As you can maybe see from the descriptions, inst_executed only looks at how many instructions are issued, but not at their latencies. If the instruction has non-negligible latency, the metric will never reach 100%. Cycles active on the other hand takes this into account. Seeing both side-by-side is ideal, as it indicates not only how much the pipeline is utilized, but also if it’s utilized by many short and few long instructions.

I would therefore recommend that you also collect

sm__pipe_tensor_cycles_active.avg.pct_of_peak_sustained_active

to get a better idea. Even though it’s not yet in the chart, the metric can still be collected in your version of Nsight Compute.

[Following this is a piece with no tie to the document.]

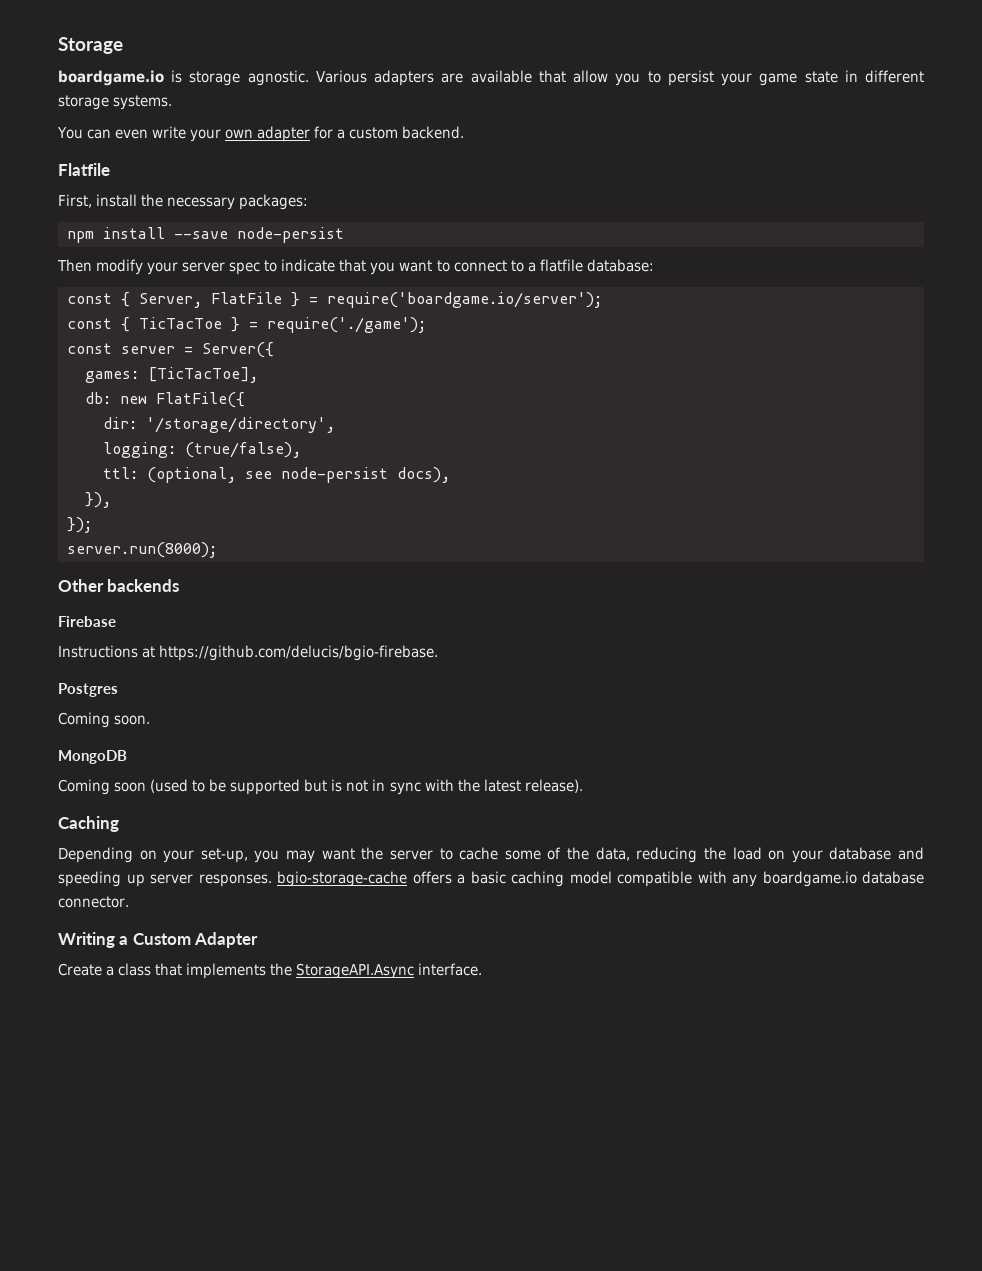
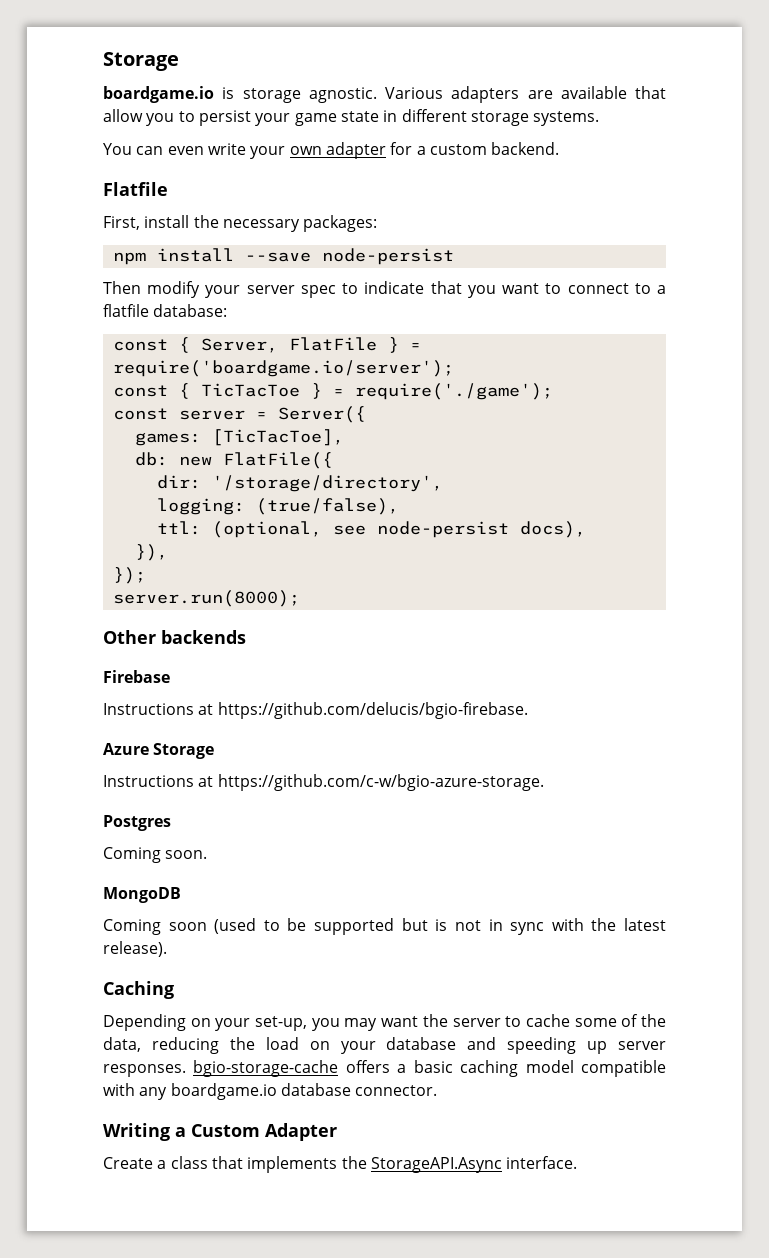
(439, 653) none -> [103,743,215,759] [103,774,544,791] // Azure Storage // Instructions at https://github.com/c-w/bgio-azure-storage.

Thanks! This answers my question.

I have new questions. I notice that using float format accumulator results in half bandwidth than half format accumulator. Is this correct? It also halved the “sm__pipe_tensor_cycles_active.avg.pct_of_peak_sustained_active” metrics. It is quite confusing. Why would this happen?

Another question is that TU102’SM has 2 tensor core per SMSP, while I notice 1 warp per SMSP (i.e. 4 warps per SM) can achieve 100% sm__pipe_tensor_cycles_active in another experiment. Why would this happen?